■ Prompt
Translate this sentence from the rugby player profile below into French: "After regular and solid displays for Edinburgh, Brown was rewarded with a two-year contract extension in April 2014."

■ Passage to read
Start of Block
Tom Brown
- Birth name: Thomas Gordon Brown
- Date of birth: 31 March 1990 (age 35)
- Place of birth: Edinburgh, Scotland
- Height: 5 ft 11 in (1.80 m)
- Weight: 88.5 kg (195 lb)
- School: Law Primary School Edinburgh Academy
- University: Edinburgh University

Rugby union career
- Position(s): Full-back

Senior career
- Years: Team / Apps / (Points)
- 2010–19: Edinburgh / 116 / (100)

Super Rugby
- Years: Team / Apps / (Points)
- 2019-: Boroughmuir Bears /  / ()

International career
- Years: Team / Apps / (Points)
- 2008–09: Scotland U20 / 12 / (10)
- 2012: Scotland / 1 / (0)
- Correct as of 29 March 2018

National sevens team
- Years: Team /  / Comps
- 2016–: Scotland 7's /  / 15

= Tom Brown (rugby union, born 1990) =

Scotland international rugby union player

Tom Brown (born 31 March 1990) is a Scotland and Scotland 7's international rugby union player.

==Rugby Union career==

===Amateur career===

He played rugby union for his school, Edinburgh Academy; and went on a rugby-playing tour to South Africa with the school team.

===Professional career===

He played for Edinburgh District at age-grade.

Brown made his Edinburgh Rugby debut against Leinster at Murrayfield in September 2010, and impressed sufficiently throughout the rest of the campaign, he offered a one-year contract for the 2010–11 season at Edinburgh Rugby.

After regular and solid displays for Edinburgh, Brown was rewarded with a two-year contract extension in April 2014.

In a covid-19 hit season 2020-21 he was with the Glasgow Warriors squad. He did not manage a first team competitive game for the Warriors - but played for their 'A' side at Full-back against Edinburgh 'A' on 4 February 2021. At the end of the season, Brown was thanked in a 'leavers video' by the club for his support to the squad over the season.

===International career===

Brown was capped by Scotland U20 at the IRB Junior World Championship in the 2009 IRB Junior World Championship in Japan and the 2010 IRB Junior World Championship in Argentina.

Brown made the cut for Scotland's 2012 summer tour the Australia and Pacific Islands, during which he made his debut for Scotland off the bench in the historic victory against Australia.

He has been capped by Scotland 7's in the World Rugby Sevens Series.
End of Block
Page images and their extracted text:
Start of Block
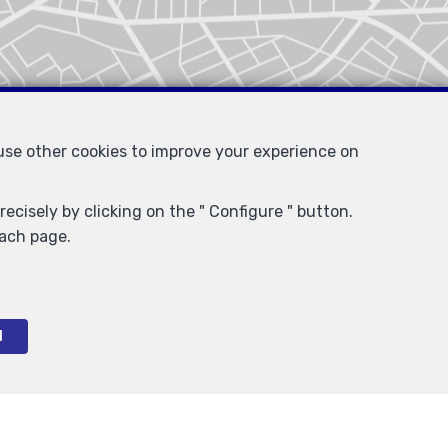
 use other cookies to improve your experience on
ecisely by clicking on the " Configure " button.
each page.
l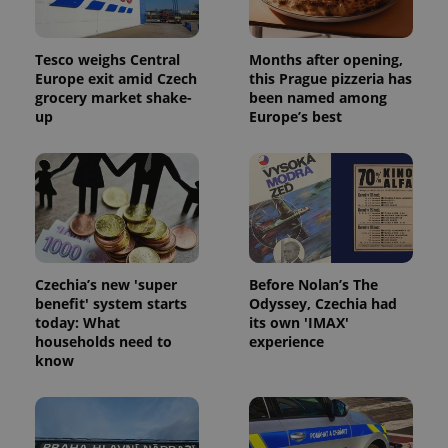
Tesco weighs Central
Months after opening,
Europe exit amid Czech
this Prague pizzeria has
grocery market shake-
been named among
up
Europe’s best
Czechia’s new 'super
Before Nolan’s The
benefit' system starts
Odyssey, Czechia had
today: What
its own 'IMAX'
households need to
experience
know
End of Block
■ Your response
Après des prestations régulières et solides pour Edinburgh, Brown a été récompensé par une prolongation de contrat de deux ans en avril 2014.